Case Sensitivity in the Query Plan Cache
A surprising facet of the query plan cache is that it matches ad-hoc queries not only on their text, but the case of the query text must exactly match as well. This is documented quite clearly on MSDN although it is a bit of a surprising behaviour. It also does not change based on whether the collation of the server is case-sensitive or not.
The documentation gives a statement on case-sensitivity in the plan cache, but no mention of whether the behaviour changes under ‘Forced’ parameterization, which asks SQL to be more aggressive in extracting query literals and generating a query cache hit – so I decided to have a look and see how it acted in ‘Forced’ vs ‘Simple’.
Whether the database was in ‘Simple’ or ‘Forced’ the behaviour did not change – but it turns out that it is not case-sensitive on keywords, just on the object names.
To show the case sensitivity behaviour I have used the AdventureWorks sample database as a testing ground. Prior to each test I cleared the procedure cache using DBCC FreeProcCache.
I then issued two very simple queries:
SELECT * from humanresources.employee Select * from humanresources.employee
When the query cache is inspected, there are two entries – it remains case-sensitive.
sql_statement execution_count --------------------------------------------- -------------------- SELECT * from humanresources.employee 1 SELECT * from humanresources.employee 1
The query so simple and has no parameters so I suspect the simple / forced parameterization routines must not activate.
If we add a parameter to the query, then the parameterization activates and gets to work on the query string prior to the cache lookup. Both simple and forced are able to cope with such a simple query so both performed the parameterization.
SELECT * FROM humanresources.employee WHERE employeeID = 1 Select * From humanresources.employee Where employeeID = 1
Inspect the query plan cache when running in forced:
sql_statement execution_count --------------------------------------------------------- -------------------- (@0 int)select * from humanresources . employee 2 where employeeID = @0
Inspect the query plan cache when running in simple:
sql_statement execution_count --------------------------------------------------------- -------------------- (@1 tinyint)SELECT * FROM [humanresources].[employee] 2 WHERE [employeeID]=@1
The results show a plan cache hit, but more importantly show up a rather obvious difference in the parameterization routines for each mode:
- Simple changes keywords to upper case, Forced changes them to lowercase.
- Simple places square brackets around the objects, forced does not.
- Simple chooses to replace the literal with a tinyint, Forced uses an Int.
- Simple starts the parameters at @1, forced starts at @0
The differences can be filed under bizarre, strange and just inconsistent, although they do both get the job done, which counts at the end of the day.
What is then disappointing is that the same is not true for the tables and fields named in the query. Changing the case of one of the objects prevents the caching again.
select * from humanresources.employee where EmployeeID = 1 Select * From humanresources.employee where employeeID = 1
Inspect the query cache (this one from forced mode):
sql_statement execution_count -------------------------------------------------------- -------------------- (@0 int)select * from humanresources . employee 1 where EmployeeID = @0 (@0 int)select * from humanresources . employee 1 where employeeID = @0
So we are back to the situation of no cache hit.
It seems very strange that the parameterization only ensures the casing of the keywords is consistant to give it a better chance of a query plan cache hit – if this was a case-insensitive server than it is a valid optimization to try increase the chances of a plan cache hit.

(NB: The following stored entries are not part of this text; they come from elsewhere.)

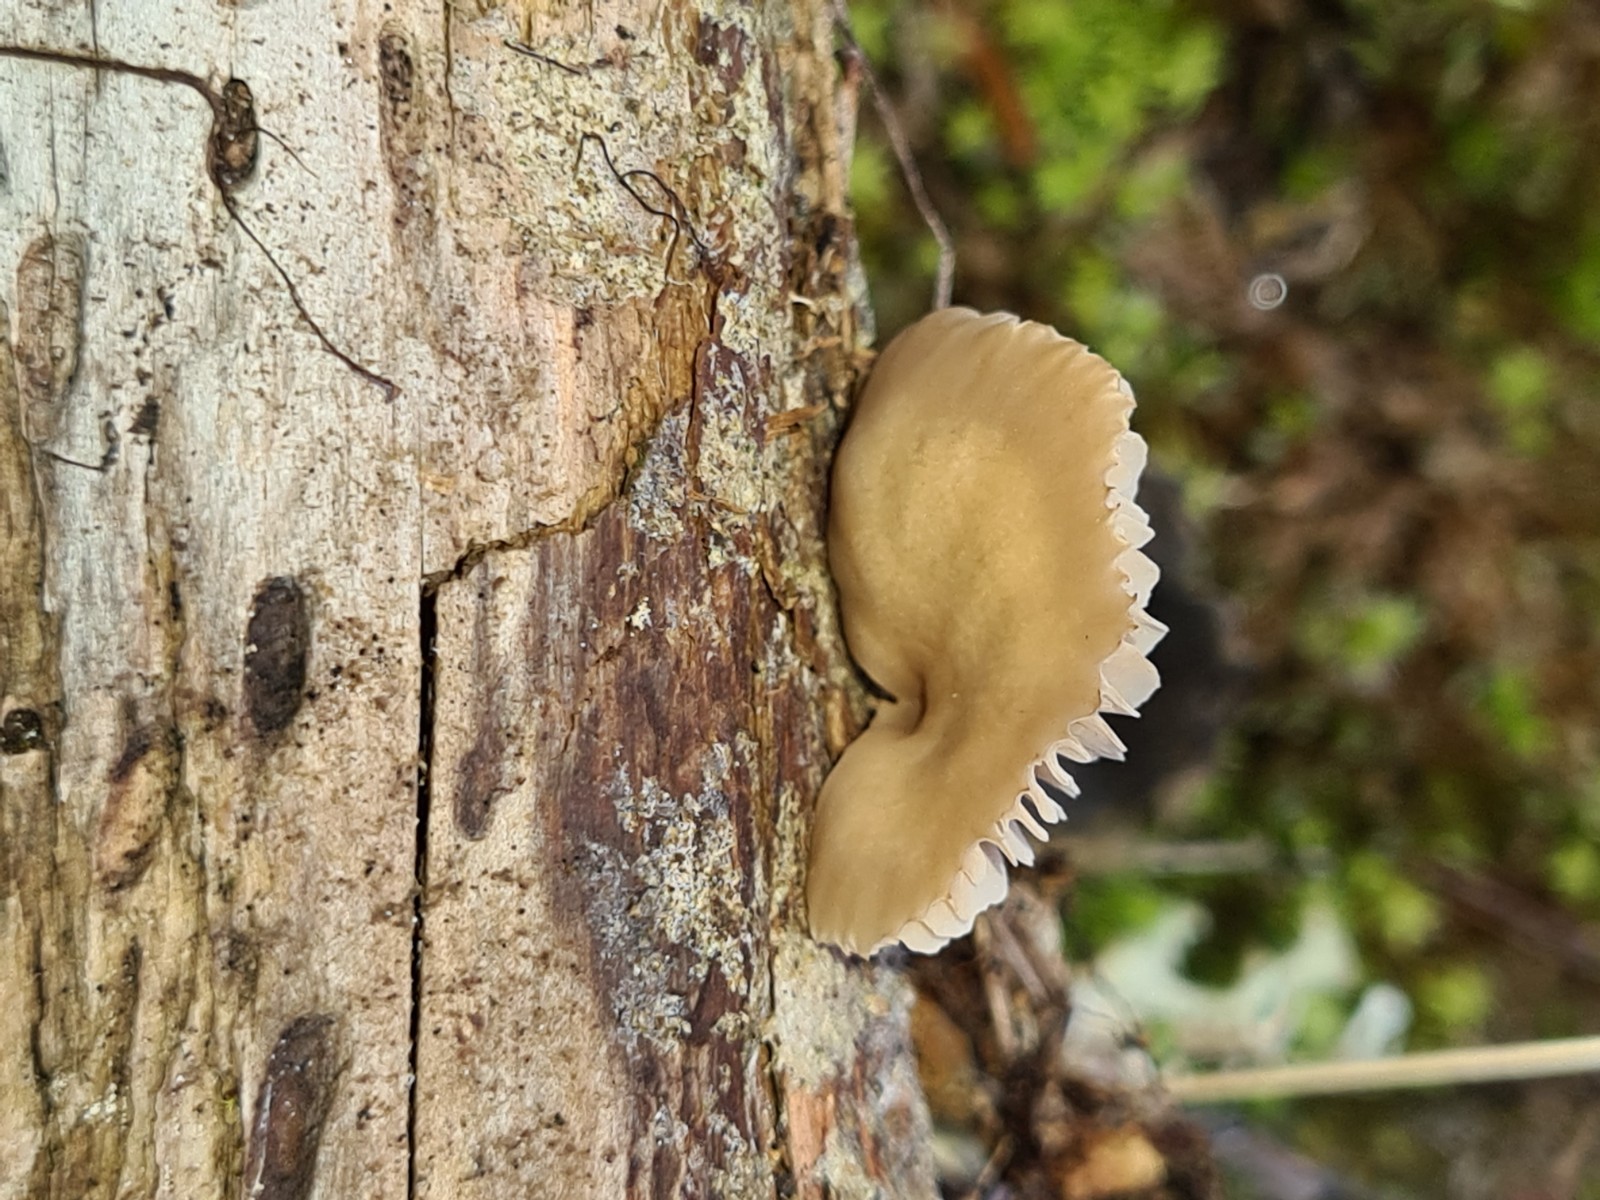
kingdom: Fungi
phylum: Basidiomycota
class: Agaricomycetes
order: Russulales
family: Auriscalpiaceae
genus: Lentinellus
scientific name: Lentinellus flabelliformis
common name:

The converse you would think, is that it would be an inherently risky optimization on a case-sensitive database? – but in fact it is an optimization that would never be needed or made – if anything a case-sensitive database server will have a better chance of making a query plan cache hit since all the tables names and field names have to exactly match the stored object names – and so the queries will which have a greater chance of matching each other.
It could clearly do more to try give a match, but I suspect the complications and edge cases, such as database / server case-sensitive collation mis-match account for why it might seem easier than it really would be to make better.